Identify data’s internal impact

It’s easy to get caught up in the idea that the only people that can handle and understand data are data teams.

However, there are many roles within an organization that in their own unique ways generate valuable data and intelligence. For instance, reporting and analytics teams integrate and transform data to make it more digestible for less data-focused teams in the form of reports or dashboards. Leadership teams need to be taking advantage of this information and using it to make stronger, data-driven decisions. Similarly, the marketing or sales department can also use data to augment team efforts and fulfill customer needs faster. 

Along with each of these steps, business leaders should call out the impact that data is having across teams, as well as what these different teams are doing to up-level their work.

Doing this will show the larger organization the diverse impact of data.
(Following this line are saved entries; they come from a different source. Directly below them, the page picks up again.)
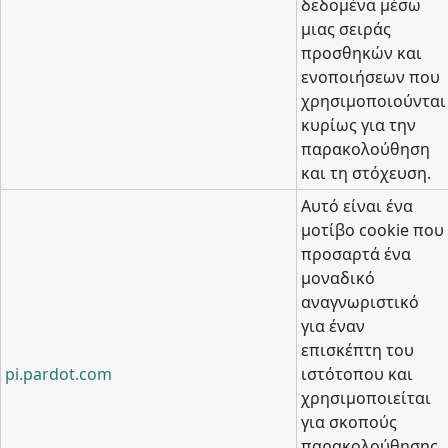
δεδομένα μέσω
μιας σειράς
προσθηκών και
ενοποιήσεων που
χρησιμοποιούνται
κυρίως για την
παρακολούθηση
και τη στόχευση.
Αυτό είναι ένα
μοτίβο cookie που
προσαρτά ένα
μοναδικό
αναγνωριστικό
για έναν
επισκέπτη του
pi.pardot.com
ιστότοπου και
χρησιμοποιείται
για σκοπούς
παρακολούθησης.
Identifying this impact internally is another great step to building up a data culture. 

Data’s impact on the end-user

Data can have multiple impacts on your customers, such as making processes more efficient and increasing the speed at which organizations can complete a task. Most importantly, it allows customers to make more informed business decisions that are based on data rather than instinct or guesswork. 

With a deluge of data and different data sources, it can be easy for teams to get overwhelmed and misaligned when sharing deliverables. Aligning different teams within an organization to work together and focus on delivering incremental value creates a cohesive data-driven culture with minimum team friction.

Working in smaller increments also ensures that teams are prioritizing items for the end user at any given time. All this will show the organization what its work achieves and reiterate the importance of building a data-driven culture — and ultimately, that the organization is truly becoming a data-driven organization. 

As organizations strive to make their data useful and establish data-driven cultures, an entire organization needs to be on board. By creating a mutual understanding across teams to overcome barriers, identify data impacts, and clearly establish the value data brings to end users, leaders can augment their teams’ data-centric culture.

Once organizations are able to implement this across the board, data becomes useful — subsequently increasing business value and efficiency for the enterprise. 

Ian Funnell is manager of developer relations at Matillion.